Extracted material Block Start
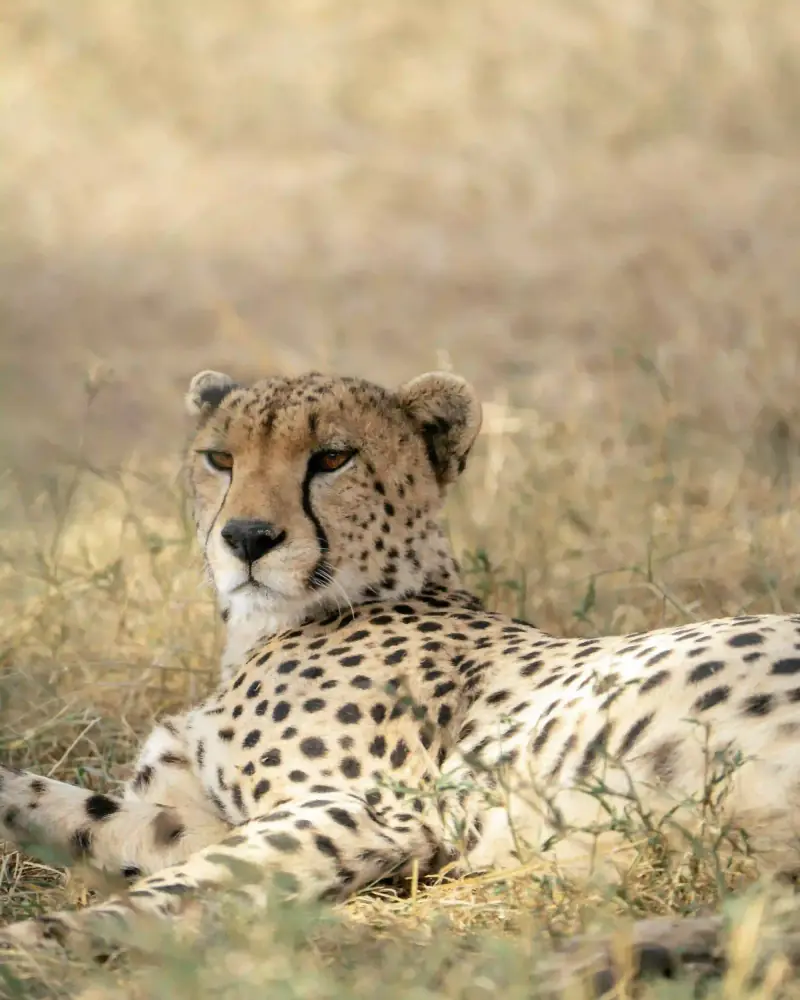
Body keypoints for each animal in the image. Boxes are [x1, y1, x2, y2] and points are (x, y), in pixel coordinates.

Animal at [1, 367, 800, 974]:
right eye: (219, 460)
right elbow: (73, 812)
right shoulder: (205, 819)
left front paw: (31, 947)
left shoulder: (365, 816)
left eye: (332, 459)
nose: (247, 538)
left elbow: (172, 891)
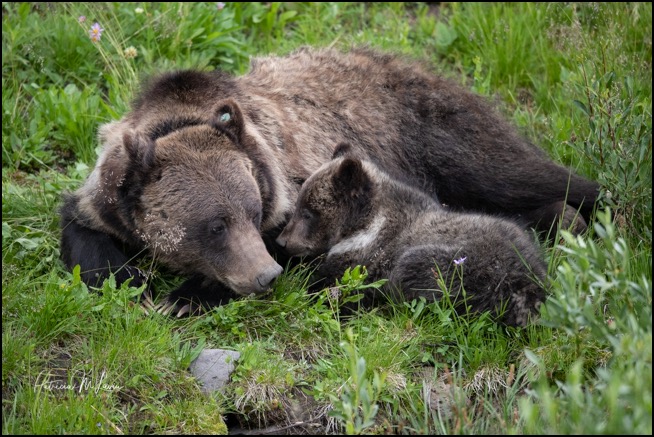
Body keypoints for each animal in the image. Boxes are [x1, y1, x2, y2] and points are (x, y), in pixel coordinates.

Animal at [276, 145, 548, 326]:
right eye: (299, 205)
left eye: (308, 212)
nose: (282, 241)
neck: (365, 225)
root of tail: (524, 285)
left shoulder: (364, 259)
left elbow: (333, 283)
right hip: (517, 239)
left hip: (458, 266)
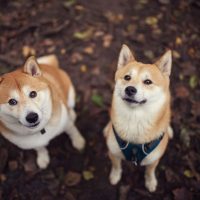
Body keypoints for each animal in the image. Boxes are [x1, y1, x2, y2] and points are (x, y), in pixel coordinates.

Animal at [104, 44, 173, 191]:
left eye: (148, 81)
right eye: (127, 77)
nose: (130, 89)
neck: (135, 120)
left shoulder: (154, 159)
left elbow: (150, 171)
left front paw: (150, 181)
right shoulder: (114, 153)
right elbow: (116, 166)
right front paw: (115, 176)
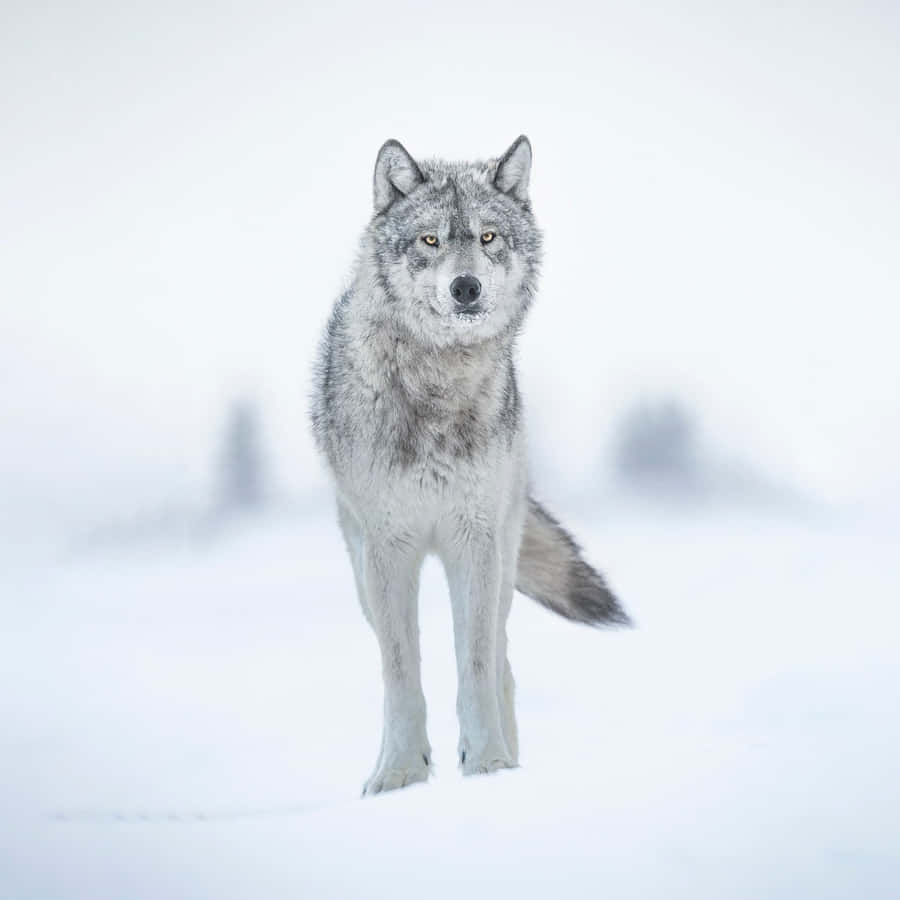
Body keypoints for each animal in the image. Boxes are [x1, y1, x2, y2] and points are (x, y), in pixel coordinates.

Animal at [310, 136, 630, 796]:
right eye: (430, 240)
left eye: (487, 237)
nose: (466, 288)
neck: (438, 386)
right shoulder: (388, 551)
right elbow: (400, 673)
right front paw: (400, 774)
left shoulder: (474, 542)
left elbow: (477, 664)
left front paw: (488, 765)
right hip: (361, 566)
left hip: (502, 557)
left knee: (501, 659)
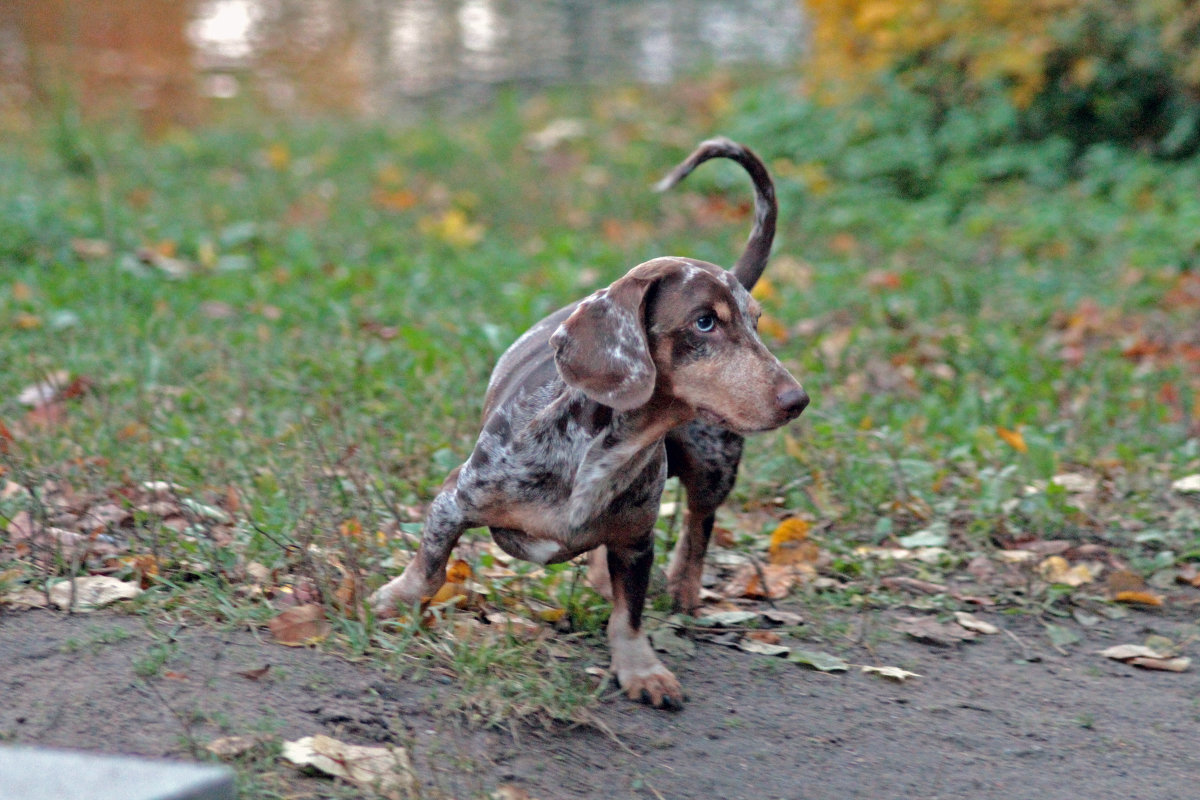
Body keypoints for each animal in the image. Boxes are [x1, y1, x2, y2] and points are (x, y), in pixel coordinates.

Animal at [369, 137, 811, 705]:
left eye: (756, 323)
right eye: (704, 322)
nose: (797, 399)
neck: (607, 449)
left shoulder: (637, 541)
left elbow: (629, 614)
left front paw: (641, 669)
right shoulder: (455, 497)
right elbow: (429, 566)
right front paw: (393, 599)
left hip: (715, 461)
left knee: (699, 522)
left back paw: (683, 588)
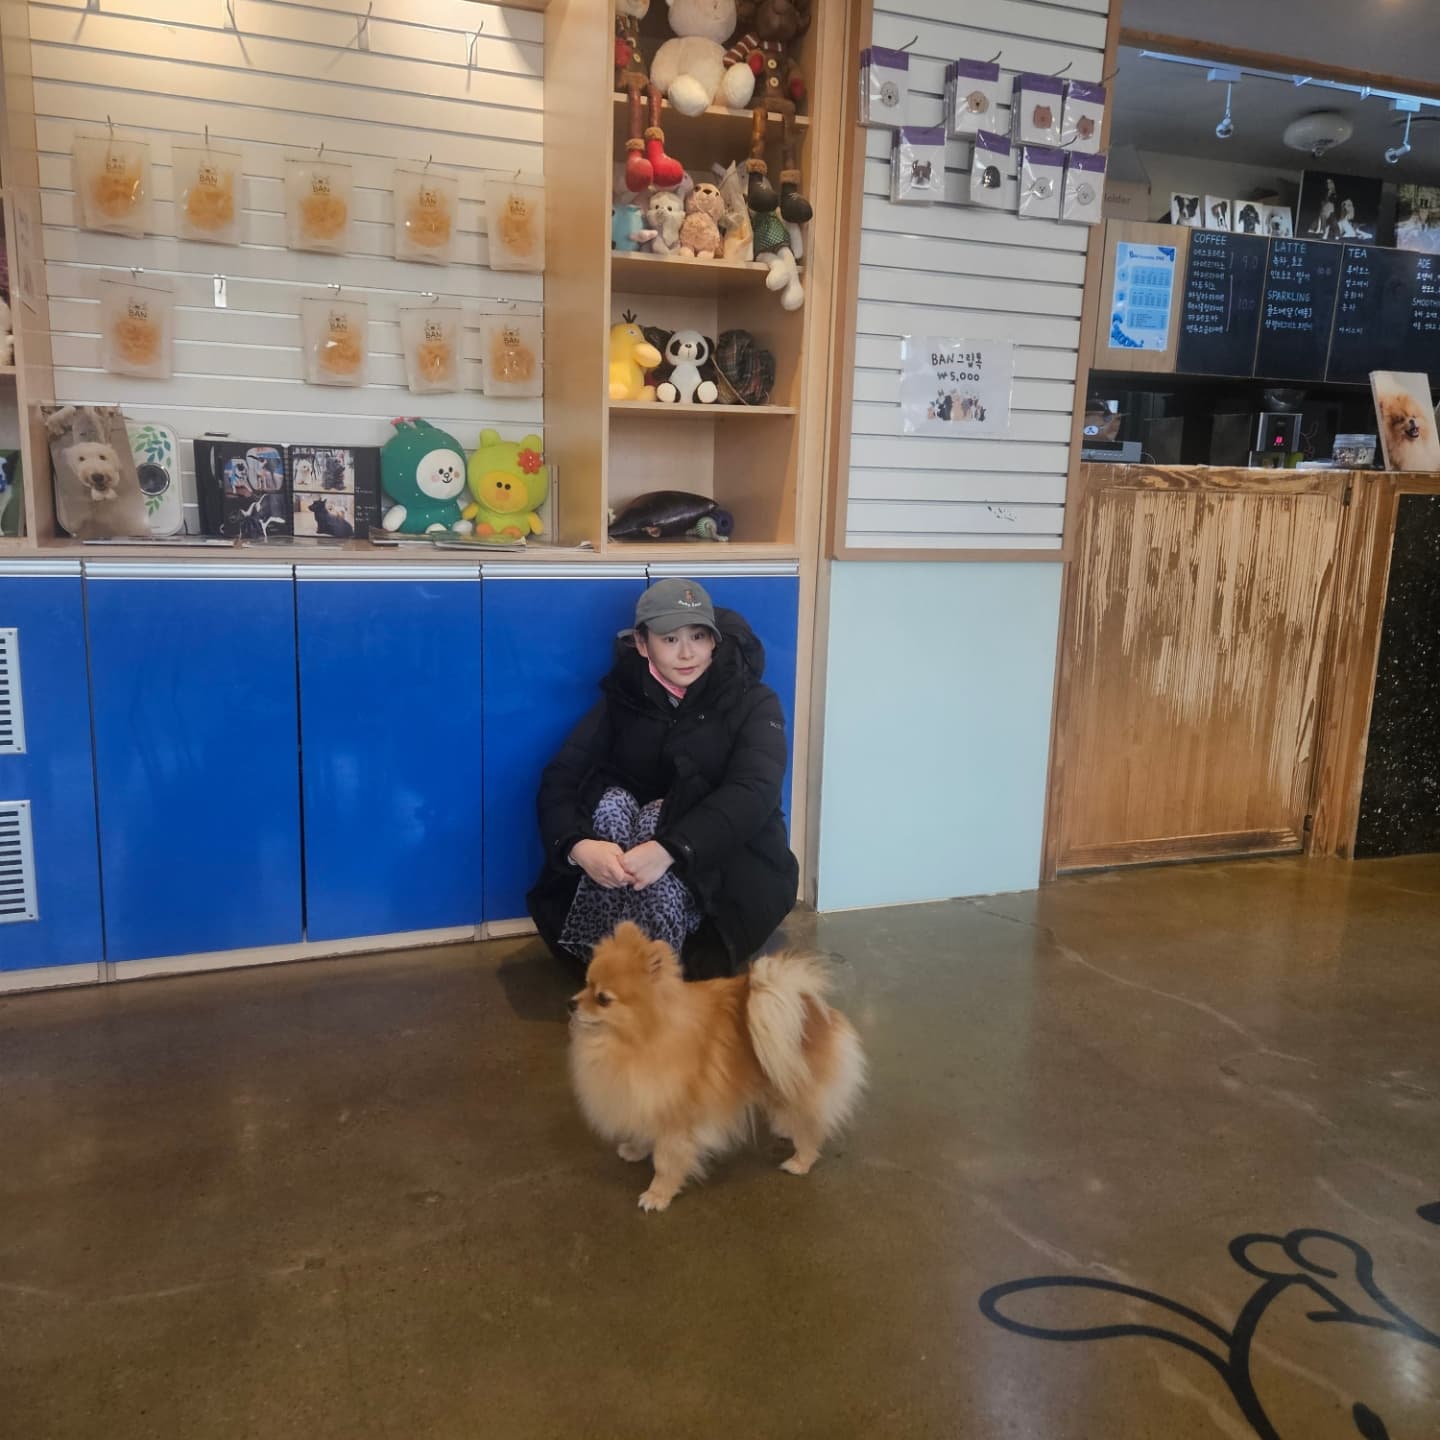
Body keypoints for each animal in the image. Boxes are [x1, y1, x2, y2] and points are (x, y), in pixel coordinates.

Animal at [568, 922, 866, 1212]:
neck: (646, 1036)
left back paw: (800, 1161)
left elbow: (666, 1161)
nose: (571, 1003)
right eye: (586, 983)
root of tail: (808, 1006)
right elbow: (644, 1130)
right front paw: (635, 1149)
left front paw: (658, 1194)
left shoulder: (675, 1118)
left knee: (810, 1126)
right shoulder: (647, 1101)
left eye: (603, 998)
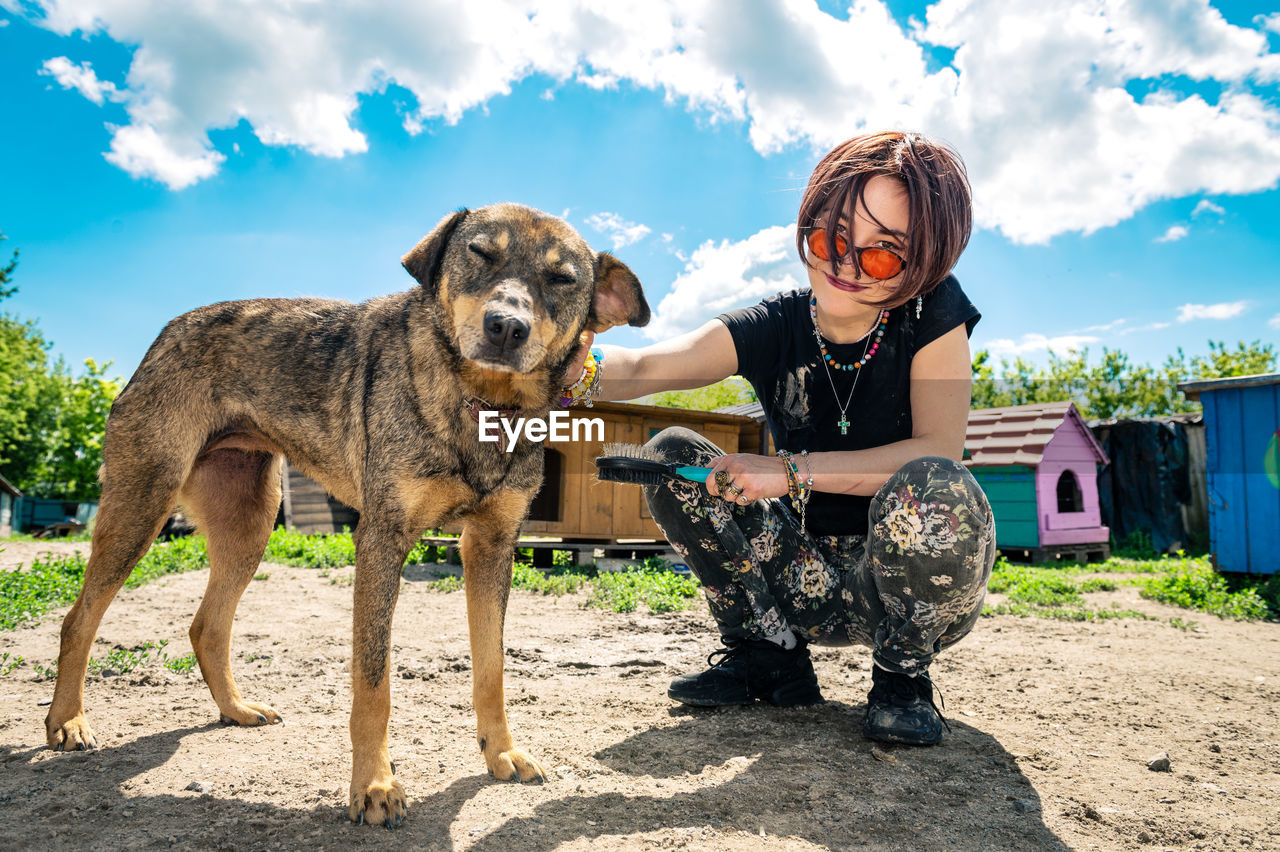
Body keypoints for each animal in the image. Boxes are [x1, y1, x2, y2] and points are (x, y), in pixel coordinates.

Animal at [43, 202, 650, 823]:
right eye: (480, 253)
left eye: (562, 279)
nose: (506, 326)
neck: (481, 402)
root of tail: (168, 330)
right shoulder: (382, 540)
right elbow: (374, 683)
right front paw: (375, 785)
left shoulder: (491, 546)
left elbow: (492, 668)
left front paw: (500, 751)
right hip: (141, 507)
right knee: (78, 619)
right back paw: (67, 722)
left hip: (249, 526)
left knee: (206, 626)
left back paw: (235, 709)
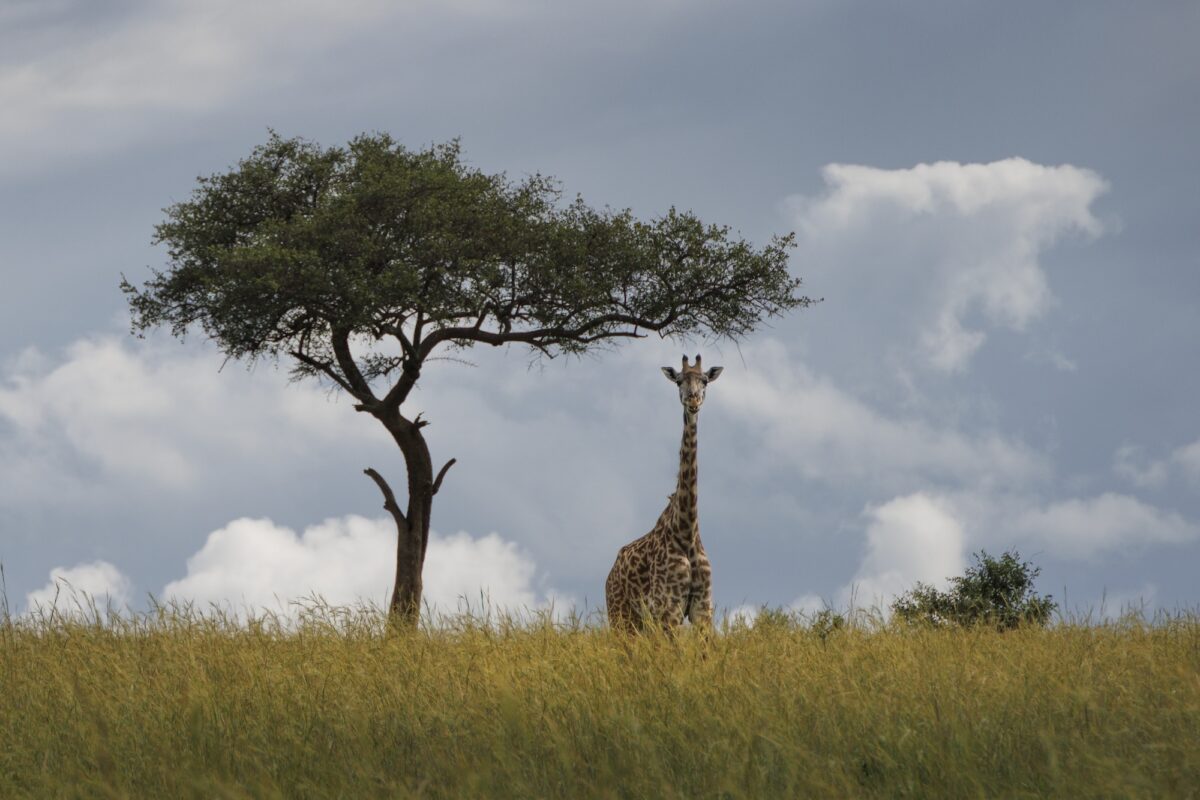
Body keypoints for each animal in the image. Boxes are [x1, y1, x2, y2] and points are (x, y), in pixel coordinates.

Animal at [606, 354, 723, 633]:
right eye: (679, 380)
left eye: (704, 380)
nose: (693, 400)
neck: (687, 531)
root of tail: (609, 575)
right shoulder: (668, 609)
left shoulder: (703, 609)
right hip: (621, 617)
Extracted material Block End
Problem to work on
Read through the data and copy every line where "front" shows up.

Result for this task
left front paw: (31, 947)
left front paw: (150, 181)
right front paw: (115, 176)
right front paw: (400, 774)
left front paw: (488, 765)
left front paw: (641, 669)
right front paw: (393, 599)
right front paw: (635, 1149)
left front paw: (658, 1194)
right front paw: (375, 785)
left front paw: (500, 751)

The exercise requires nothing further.